* [Brief A]:
For each statement, say yes or no to whether it agrees with the dive-profile discussion below, and quote the exact words of that discussion that decide it. (i) At the surface, SurfGF reads 69 while GF99 reads 77. (ii) The green line shows the ceiling reported by the dive computer. (iii) The writer understands the values at points C and D.
* [Brief B]:
Write a few sentences that carry the dive-profile discussion below on from its final sentence.

For those not familiar with Subsurface, the green is the calculated ceiling by Subsurface while the red is the ceiling from the computer. The red in Subsurface matches what is displayed in Shearwater Cloud Desktop.

I have labeled some points on the dive profile and gotten the info from both Subsurface and Shearwater Cloud Desktop. Note that SurfGF comes from Subsurface while GF99 Shearwater.


A: Start of deco obligation. SurfGF(87), GF99(On-Gassing)​

B: End of Ceiling from Subsurface. SurfGF(85), GF99(26)​

C: End of Ceiling from Sheatwater: SurfGF(71), GF99(8)​

D: Surface. SurfGF(69), GF99(77)​


The values of A and B make sense to me – beginning and end of deco obligations would mean that the SurfGF ~= GFHi (as said in the OP). However, I do not understand C or D.

- Why did Perdix have a deco obligation end at C /SurfGF(71) instead of B/SurfGF(85)?
- Why are Subsurface and Shearwater GFs so different upon surfacing (69% vs 77%)?

Maybe I am misinterpreting or not understanding what I am really looking at, but any insight would be appreciated
 
That's exactly what we're trying to quantify in this thread: Recreational Ascent Rate in the last 15 feet
It seemed intuitive, but proving it is elusive.
Looking at GF99 as you rise the last 15 feet gave a hint of the changes, but since @Dr Simon Mitchell has used ISS as a measure of decompression stress in other studies, I wondered if it could be applicable as a measure of whether or not an ultra-slow final ascent is worth the time, compared with say, just extending your safety stop.
But I don't want to derail this excellent separate discussion...

* [Exercise data]:
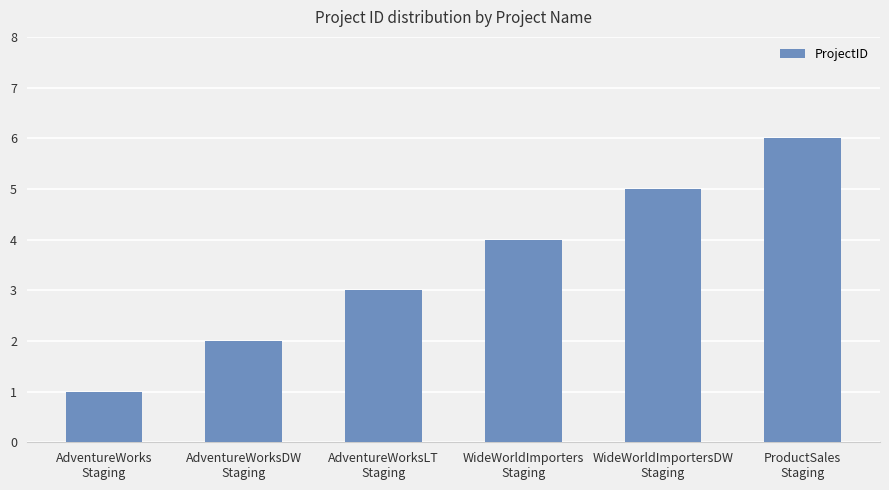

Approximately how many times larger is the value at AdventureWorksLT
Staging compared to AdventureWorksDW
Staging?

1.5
---
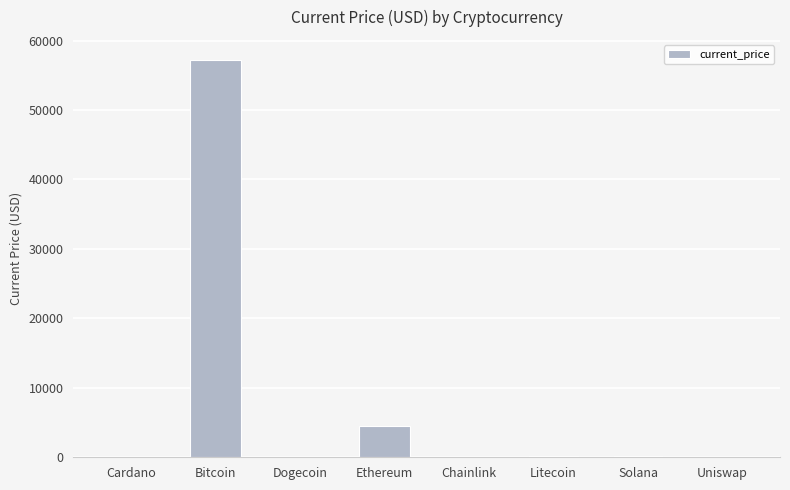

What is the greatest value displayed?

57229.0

* [Reply A]:
(i) Yes: "D: Surface. SurfGF(69), GF99(77)"
(ii) No: "the green is the calculated ceiling by Subsurface while the red is the ceiling from the computer."
(iii) No: "However, I do not understand C or D."

* [Reply B]:
To inject ,,, the surf GF is dependant on following a set ascent protocol. If that is 30 fpm and you comply,,, then the surf GF should become a reality. so if you are looking at a surf gf at 50 ft you can expect it to change if you alter deviate form the 30 fpm. I see it as a close loop of some sorts. you enter a gf hi and that will generate at say 80 ft a NDL for that depth under the understanding that you ascend as expected. If your (dont take me literall on this) if your GF Hi is 85 and you do the full NDL and asscend at 30 fpm you will hit the surface at 1.85 to 1 ratio or surf GF 1.85 or 85 if you slow your ascent to say 20 the expected Surf GF will decrease and will not be a match to the GF Hi you entered for conservatism. come up too fast and your SURF GF as corrected will be higher than expected. to starta a dive teh NDL is a calculation using expectations. during the surface some of those calculations become past and there fore a fixed value to use when calculating the surf GF. Yes all these values recalculate every few seconds but it is the change that is not shown that occures when you deviate form decent bottom and ascent times or rates. i love teh idea of using surf GF. it is a final product on how well I complied with the assumed plan. if it is high i came up too fast if it is low i came up slow or did SS time that may not have been considered.
 
To inject ,,, the surf GF is dependant on following a set ascent protocol. If that is 30 fpm and you comply,,, then the surf GF should become a reality.
I'm not sure that is completely accurate.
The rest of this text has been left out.